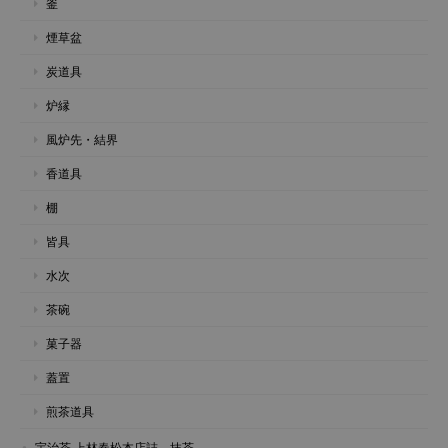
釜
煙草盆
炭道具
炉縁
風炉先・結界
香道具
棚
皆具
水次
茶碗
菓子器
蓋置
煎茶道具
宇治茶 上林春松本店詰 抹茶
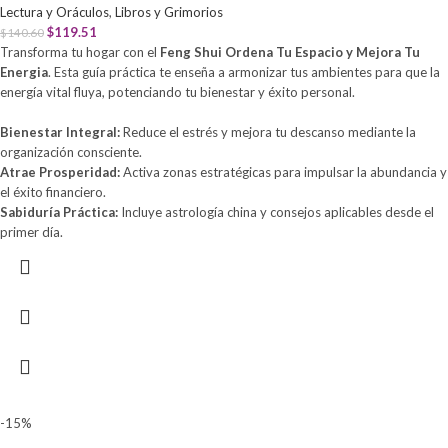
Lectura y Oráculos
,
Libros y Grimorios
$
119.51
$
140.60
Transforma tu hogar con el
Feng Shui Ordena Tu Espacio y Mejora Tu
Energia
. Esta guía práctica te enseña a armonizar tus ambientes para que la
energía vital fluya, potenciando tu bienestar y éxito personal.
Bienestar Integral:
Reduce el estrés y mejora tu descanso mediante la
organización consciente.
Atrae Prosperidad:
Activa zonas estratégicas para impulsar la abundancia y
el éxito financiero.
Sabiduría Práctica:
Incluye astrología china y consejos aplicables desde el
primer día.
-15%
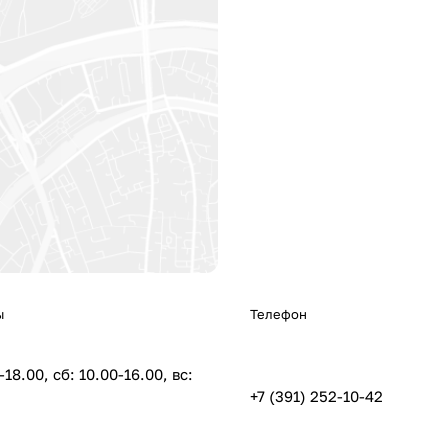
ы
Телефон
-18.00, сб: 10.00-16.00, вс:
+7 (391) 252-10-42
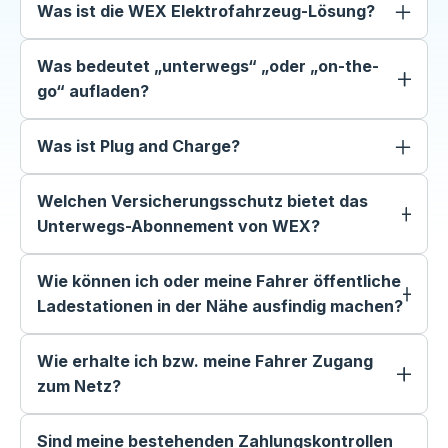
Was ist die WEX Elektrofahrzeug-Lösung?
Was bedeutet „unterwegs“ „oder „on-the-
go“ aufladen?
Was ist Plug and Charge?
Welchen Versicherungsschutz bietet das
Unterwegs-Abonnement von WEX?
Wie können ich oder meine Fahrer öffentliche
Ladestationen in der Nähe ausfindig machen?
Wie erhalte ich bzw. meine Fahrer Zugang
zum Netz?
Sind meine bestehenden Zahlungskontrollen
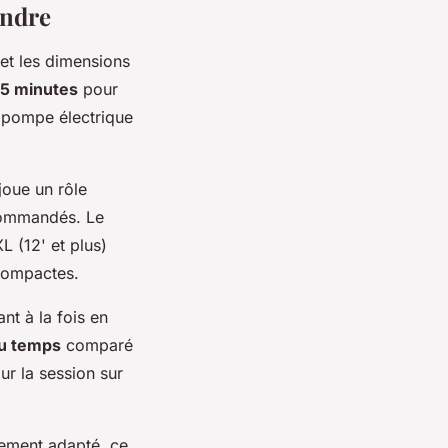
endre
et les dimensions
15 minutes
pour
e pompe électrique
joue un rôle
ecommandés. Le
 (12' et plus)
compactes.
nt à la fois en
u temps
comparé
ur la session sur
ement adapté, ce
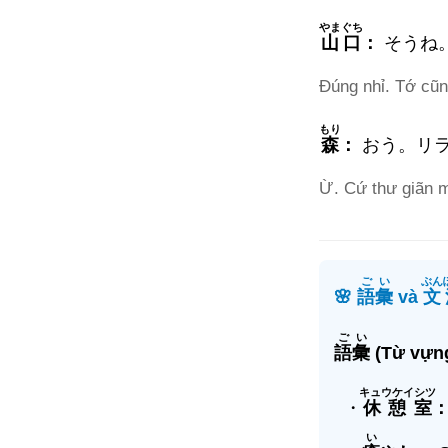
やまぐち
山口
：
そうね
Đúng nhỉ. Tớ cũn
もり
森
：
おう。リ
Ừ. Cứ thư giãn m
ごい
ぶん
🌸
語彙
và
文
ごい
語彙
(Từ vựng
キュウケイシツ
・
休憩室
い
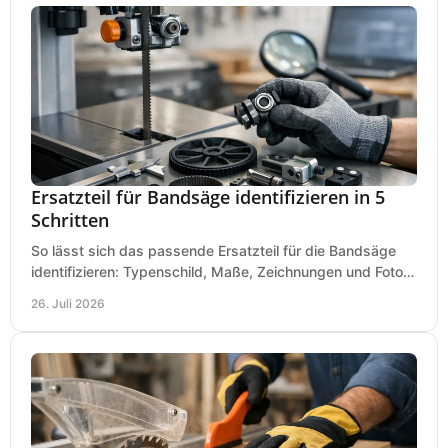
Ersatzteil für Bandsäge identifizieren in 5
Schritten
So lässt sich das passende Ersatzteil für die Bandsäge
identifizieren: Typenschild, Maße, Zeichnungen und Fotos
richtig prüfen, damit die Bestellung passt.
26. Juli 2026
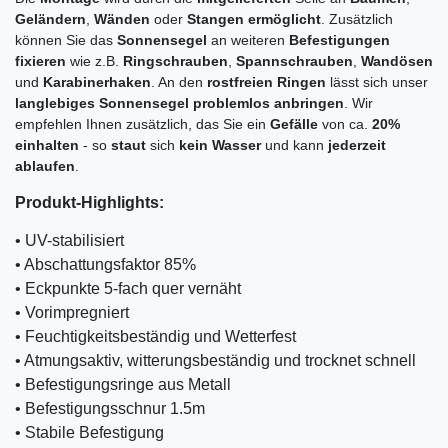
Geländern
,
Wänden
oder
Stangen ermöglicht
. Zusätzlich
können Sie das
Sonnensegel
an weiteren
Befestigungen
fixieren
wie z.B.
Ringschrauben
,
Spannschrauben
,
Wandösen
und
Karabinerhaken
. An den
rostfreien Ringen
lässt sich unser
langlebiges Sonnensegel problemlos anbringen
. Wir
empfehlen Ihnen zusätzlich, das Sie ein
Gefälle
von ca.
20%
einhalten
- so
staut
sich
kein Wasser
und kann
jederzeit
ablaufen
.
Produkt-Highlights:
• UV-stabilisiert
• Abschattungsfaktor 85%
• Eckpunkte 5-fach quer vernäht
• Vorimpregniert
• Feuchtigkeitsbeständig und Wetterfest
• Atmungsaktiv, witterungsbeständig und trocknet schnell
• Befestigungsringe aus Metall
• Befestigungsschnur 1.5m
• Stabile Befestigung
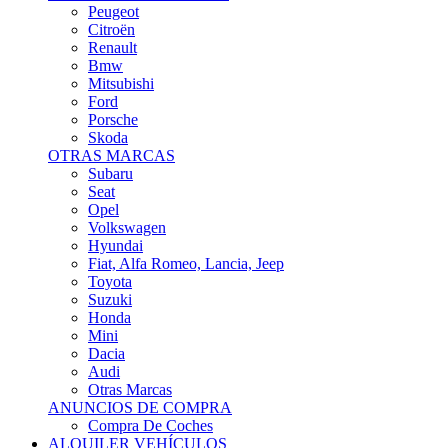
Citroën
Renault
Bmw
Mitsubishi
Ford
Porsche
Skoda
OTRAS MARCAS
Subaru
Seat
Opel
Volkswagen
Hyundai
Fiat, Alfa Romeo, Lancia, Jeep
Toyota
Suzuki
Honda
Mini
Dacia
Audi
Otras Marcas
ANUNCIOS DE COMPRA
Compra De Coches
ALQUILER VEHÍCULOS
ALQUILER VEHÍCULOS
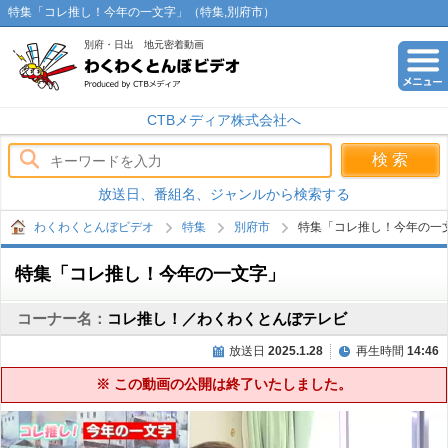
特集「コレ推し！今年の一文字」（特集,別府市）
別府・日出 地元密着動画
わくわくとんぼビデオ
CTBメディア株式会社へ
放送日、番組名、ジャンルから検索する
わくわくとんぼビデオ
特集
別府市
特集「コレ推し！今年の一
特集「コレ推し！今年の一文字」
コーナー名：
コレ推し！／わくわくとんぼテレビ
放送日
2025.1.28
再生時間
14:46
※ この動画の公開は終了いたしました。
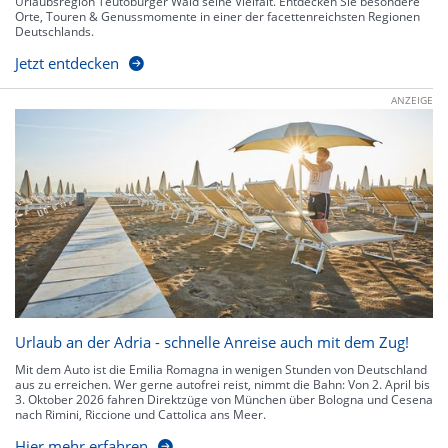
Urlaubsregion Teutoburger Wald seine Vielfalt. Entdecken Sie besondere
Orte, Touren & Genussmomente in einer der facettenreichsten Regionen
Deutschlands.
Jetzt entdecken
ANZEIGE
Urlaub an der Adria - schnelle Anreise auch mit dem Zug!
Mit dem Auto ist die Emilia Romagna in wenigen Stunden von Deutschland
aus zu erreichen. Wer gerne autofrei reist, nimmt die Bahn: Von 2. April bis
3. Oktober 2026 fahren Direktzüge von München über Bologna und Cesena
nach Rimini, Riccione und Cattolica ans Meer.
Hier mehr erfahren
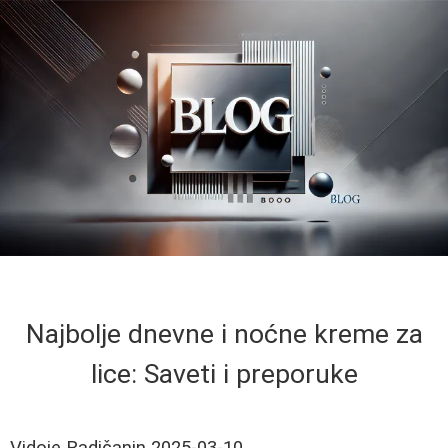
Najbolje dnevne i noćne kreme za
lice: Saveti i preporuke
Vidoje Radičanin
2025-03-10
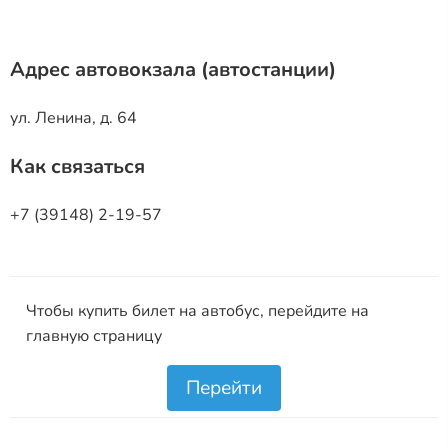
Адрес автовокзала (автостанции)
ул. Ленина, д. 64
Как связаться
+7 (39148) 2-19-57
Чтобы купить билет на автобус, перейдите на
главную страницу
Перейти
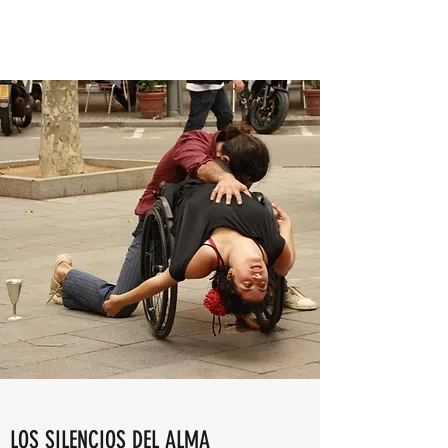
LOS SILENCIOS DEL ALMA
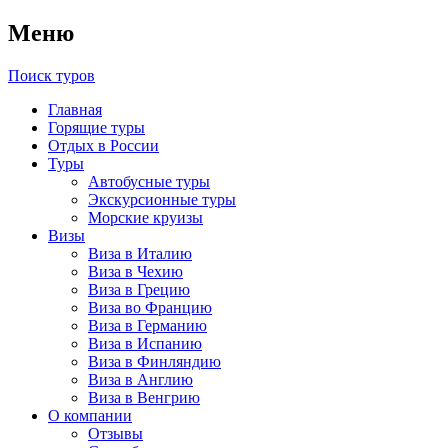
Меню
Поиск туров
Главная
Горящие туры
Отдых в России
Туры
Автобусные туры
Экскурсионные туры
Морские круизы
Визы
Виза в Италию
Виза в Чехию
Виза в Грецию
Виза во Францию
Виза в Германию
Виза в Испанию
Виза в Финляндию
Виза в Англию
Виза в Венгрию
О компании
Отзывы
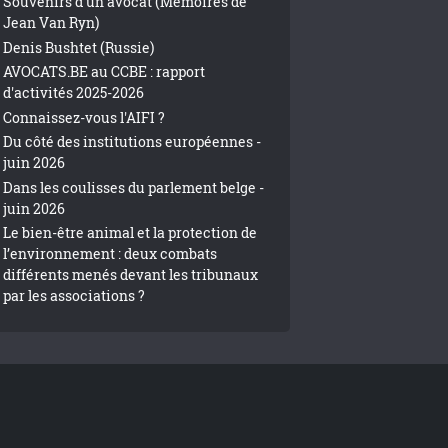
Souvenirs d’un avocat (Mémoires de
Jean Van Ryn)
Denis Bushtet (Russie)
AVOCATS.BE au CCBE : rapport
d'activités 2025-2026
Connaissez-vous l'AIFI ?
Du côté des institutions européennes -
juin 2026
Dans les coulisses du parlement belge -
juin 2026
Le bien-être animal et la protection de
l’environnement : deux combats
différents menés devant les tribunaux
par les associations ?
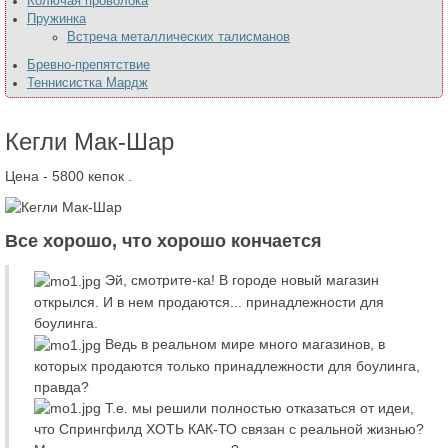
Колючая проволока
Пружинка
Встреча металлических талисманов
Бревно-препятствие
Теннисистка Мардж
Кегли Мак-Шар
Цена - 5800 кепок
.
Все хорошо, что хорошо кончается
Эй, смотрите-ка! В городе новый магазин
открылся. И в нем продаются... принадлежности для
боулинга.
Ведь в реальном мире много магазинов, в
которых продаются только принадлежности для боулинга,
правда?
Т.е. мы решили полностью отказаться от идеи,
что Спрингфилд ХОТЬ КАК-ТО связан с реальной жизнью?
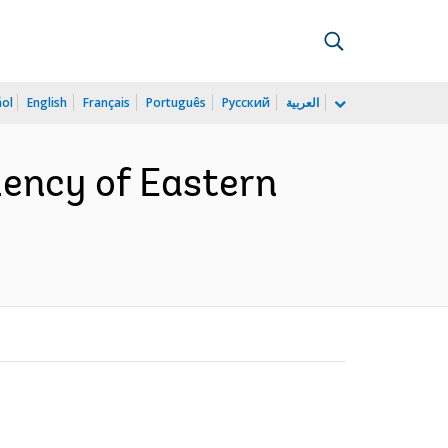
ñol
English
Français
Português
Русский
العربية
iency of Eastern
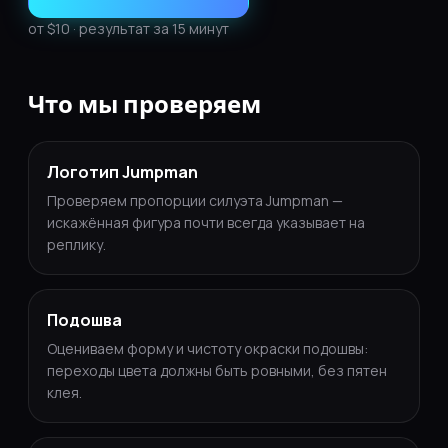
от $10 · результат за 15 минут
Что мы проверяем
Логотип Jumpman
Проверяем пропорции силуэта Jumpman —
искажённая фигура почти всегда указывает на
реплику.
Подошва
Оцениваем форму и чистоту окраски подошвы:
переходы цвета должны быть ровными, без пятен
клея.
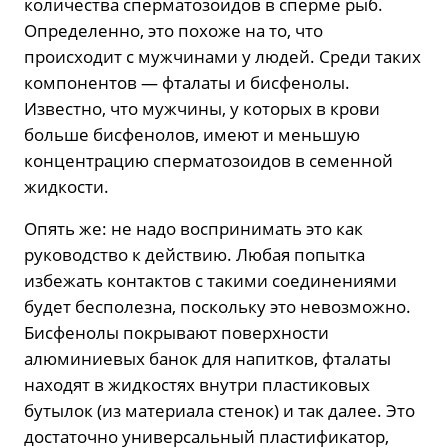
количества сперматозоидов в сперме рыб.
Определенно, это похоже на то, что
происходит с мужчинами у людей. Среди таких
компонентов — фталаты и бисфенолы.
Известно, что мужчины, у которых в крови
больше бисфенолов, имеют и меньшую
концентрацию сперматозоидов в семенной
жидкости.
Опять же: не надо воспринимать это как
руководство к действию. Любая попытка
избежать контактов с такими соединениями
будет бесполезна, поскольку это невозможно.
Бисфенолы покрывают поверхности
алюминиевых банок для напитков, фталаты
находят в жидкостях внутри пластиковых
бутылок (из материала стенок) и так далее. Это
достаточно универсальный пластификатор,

- _Required action_
Please turn the text read from every one of these rows into a single numbered list, one line per item, leaving out blank lines and the pictures.

- _Result of this exercise_
1. 釜
2. 煙草盆
3. 炭道具
4. 炉縁
5. 風炉先・結界
6. 香道具
7. 棚
8. 皆具
9. 水次
10. 茶碗
11. 菓子器
12. 蓋置
13. 煎茶道具
14. 宇治茶 上林春松本店詰 抹茶
15. Lectura y Oráculos
16. ,
17. Libros y Grimorios
18. $
19. 119.51
20. $
21. 140.60
22. Transforma tu hogar con el
23. Feng Shui Ordena Tu Espacio y Mejora Tu
24. Energia
25. . Esta guía práctica te enseña a armonizar tus ambientes para que la
26. energía vital fluya, potenciando tu bienestar y éxito personal.
27. Bienestar Integral:
28. Reduce el estrés y mejora tu descanso mediante la
29. organización consciente.
30. Atrae Prosperidad:
31. Activa zonas estratégicas para impulsar la abundancia y
32. el éxito financiero.
33. Sabiduría Práctica:
34. Incluye astrología china y consejos aplicables desde el
35. primer día.
36. -15%
37. ы
38. Телефон
39. -18.00, сб: 10.00-16.00, вс:
40. +7 (391) 252-10-42
41. Was ist die WEX Elektrofahrzeug-Lösung?
42. Was bedeutet „unterwegs“ „oder „on-the-
43. go“ aufladen?
44. Was ist Plug and Charge?
45. Welchen Versicherungsschutz bietet das
46. Unterwegs-Abonnement von WEX?
47. Wie können ich oder meine Fahrer öffentliche
48. Ladestationen in der Nähe ausfindig machen?
49. Wie erhalte ich bzw. meine Fahrer Zugang
50. zum Netz?
51. Sind meine bestehenden Zahlungskontrollen
52. endre
53. et les dimensions
54. 15 minutes
55. pour
56. e pompe électrique
57. joue un rôle
58. ecommandés. Le
59.  (12' et plus)
60. compactes.
61. nt à la fois en
62. u temps
63. comparé
64. ur la session sur
65. ement adapté, ce
66. やまぐち
67. 山口
68. ：
69. そうね
70. Đúng nhỉ. Tớ cũn
71. もり
72. 森
73. ：
74. おう。リ
75. Ừ. Cứ thư giãn m
76. ごい
77. ぶん
78. 🌸
79. 語彙
80. và
81. 文
82. ごい
83. 語彙
84. (Từ vựng
85. キュウケイシツ
86. ・
87. 休憩室
88. い
89. Ersatzteil für Bandsäge identifizieren in 5
90. Schritten
91. So lässt sich das passende Ersatzteil für die Bandsäge
92. identifizieren: Typenschild, Maße, Zeichnungen und Fotos
93. richtig prüfen, damit die Bestellung passt.
94. 26. Juli 2026
95. Geländern
96. ,
97. Wänden
98. oder
99. Stangen ermöglicht
100. . Zusätzlich
101. können Sie das
102. Sonnensegel
103. an weiteren
104. Befestigungen
105. fixieren
106. wie z.B.
107. Ringschrauben
108. ,
109. Spannschrauben
110. ,
111. Wandösen
112. und
113. Karabinerhaken
114. . An den
115. rostfreien Ringen
116. lässt sich unser
117. langlebiges Sonnensegel problemlos anbringen
118. . Wir
119. empfehlen Ihnen zusätzlich, das Sie ein
120. Gefälle
121. von ca.
122. 20%
123. einhalten
124. - so
125. staut
126. sich
127. kein Wasser
128. und kann
129. jederzeit
130. ablaufen
131. .
132. Produkt-Highlights:
133. • UV-stabilisiert
134. • Abschattungsfaktor 85%
135. • Eckpunkte 5-fach quer vernäht
136. • Vorimpregniert
137. • Feuchtigkeitsbeständig und Wetterfest
138. • Atmungsaktiv, witterungsbeständig und trocknet schnell
139. • Befestigungsringe aus Metall
140. • Befestigungsschnur 1.5m
141. • Stabile Befestigung
142. Citroën
143. Renault
144. Bmw
145. Mitsubishi
146. Ford
147. Porsche
148. Skoda
149. OTRAS MARCAS
150. Subaru
151. Seat
152. Opel
153. Volkswagen
154. Hyundai
155. Fiat, Alfa Romeo, Lancia, Jeep
156. Toyota
157. Suzuki
158. Honda
159. Mini
160. Dacia
161. Audi
162. Otras Marcas
163. ANUNCIOS DE COMPRA
164. Compra De Coches
165. ALQUILER VEHÍCULOS
166. ALQUILER VEHÍCULOS
167. 特集「コレ推し！今年の一文字」（特集,別府市）
168. 別府・日出 地元密着動画
169. わくわくとんぼビデオ
170. CTBメディア株式会社へ
171. 放送日、番組名、ジャンルから検索する
172. わくわくとんぼビデオ
173. 特集
174. 別府市
175. 特集「コレ推し！今年の一
176. 特集「コレ推し！今年の一文字」
177. コーナー名：
178. コレ推し！／わくわくとんぼテレビ
179. 放送日
180. 2025.1.28
181. 再生時間
182. 14:46
183. ※ この動画の公開は終了いたしました。
184. Urlaubsregion Teutoburger Wald seine Vielfalt. Entdecken Sie besondere
185. Orte, Touren & Genussmomente in einer der facettenreichsten Regionen
186. Deutschlands.
187. Jetzt entdecken
188. ANZEIGE
189. Urlaub an der Adria - schnelle Anreise auch mit dem Zug!
190. Mit dem Auto ist die Emilia Romagna in wenigen Stunden von Deutschland
191. aus zu erreichen. Wer gerne autofrei reist, nimmt die Bahn: Von 2. April bis
192. 3. Oktober 2026 fahren Direktzüge von München über Bologna und Cesena
193. nach Rimini, Riccione und Cattolica ans Meer.
194. Hier mehr erfahren
195. Najbolje dnevne i noćne kreme za
196. lice: Saveti i preporuke
197. Vidoje Radičanin
198. 2025-03-10
199. Адрес автовокзала (автостанции)
200. ул. Ленина, д. 64
201. Как связаться
202. +7 (39148) 2-19-57
203. Чтобы купить билет на автобус, перейдите на
204. главную страницу
205. Перейти
206. LOS SILENCIOS DEL ALMA
207. Меню
208. Поиск туров
209. Главная
210. Горящие туры
211. Отдых в России
212. Туры
213. Автобусные туры
214. Экскурсионные туры
215. Морские круизы
216. Визы
217. Виза в Италию
218. Виза в Чехию
219. Виза в Грецию
220. Виза во Францию
221. Виза в Германию
222. Виза в Испанию
223. Виза в Финляндию
224. Виза в Англию
225. Виза в Венгрию
226. О компании
227. Отзывы
228. Souvenirs d’un avocat (Mémoires de
229. Jean Van Ryn)
230. Denis Bushtet (Russie)
231. AVOCATS.BE au CCBE : rapport
232. d'activités 2025-2026
233. Connaissez-vous l'AIFI ?
234. Du côté des institutions européennes -
235. juin 2026
236. Dans les coulisses du parlement belge -
237. juin 2026
238. Le bien-être animal et la protection de
239. l’environnement : deux combats
240. différents menés devant les tribunaux
241. par les associations ?
242. Колючая проволока
243. Пружинка
244. Встреча металлических талисманов
245. Бревно-препятствие
246. Теннисистка Мардж
247. Кегли Мак-Шар
248. Цена - 5800 кепок
249. .
250. Все хорошо, что хорошо кончается
251. Эй, смотрите-ка! В городе новый магазин
252. открылся. И в нем продаются... принадлежности для
253. боулинга.
254. Ведь в реальном мире много магазинов, в
255. которых продаются только принадлежности для боулинга,
256. правда?
257. Т.е. мы решили полностью отказаться от идеи,
258. что Спрингфилд ХОТЬ КАК-ТО связан с реальной жизнью?
259. ñol
260. English
261. Français
262. Português
263. Русский
264. العربية
265. iency of Eastern
266. от $10 · результат за 15 минут
267. Что мы проверяем
268. Логотип Jumpman
269. Проверяем пропорции силуэта Jumpman —
270. искажённая фигура почти всегда указывает на
271. реплику.
272. Подошва
273. Оцениваем форму и чистоту окраски подошвы:
274. переходы цвета должны быть ровными, без пятен
275. клея.
276. количества сперматозоидов в сперме рыб.
277. Определенно, это похоже на то, что
278. происходит с мужчинами у людей. Среди таких
279. компонентов — фталаты и бисфенолы.
280. Известно, что мужчины, у которых в крови
281. больше бисфенолов, имеют и меньшую
282. концентрацию сперматозоидов в семенной
283. жидкости.
284. Опять же: не надо воспринимать это как
285. руководство к действию. Любая попытка
286. избежать контактов с такими соединениями
287. будет бесполезна, поскольку это невозможно.
288. Бисфенолы покрывают поверхности
289. алюминиевых банок для напитков, фталаты
290. находят в жидкостях внутри пластиковых
291. бутылок (из материала стенок) и так далее. Это
292. достаточно универсальный пластификатор,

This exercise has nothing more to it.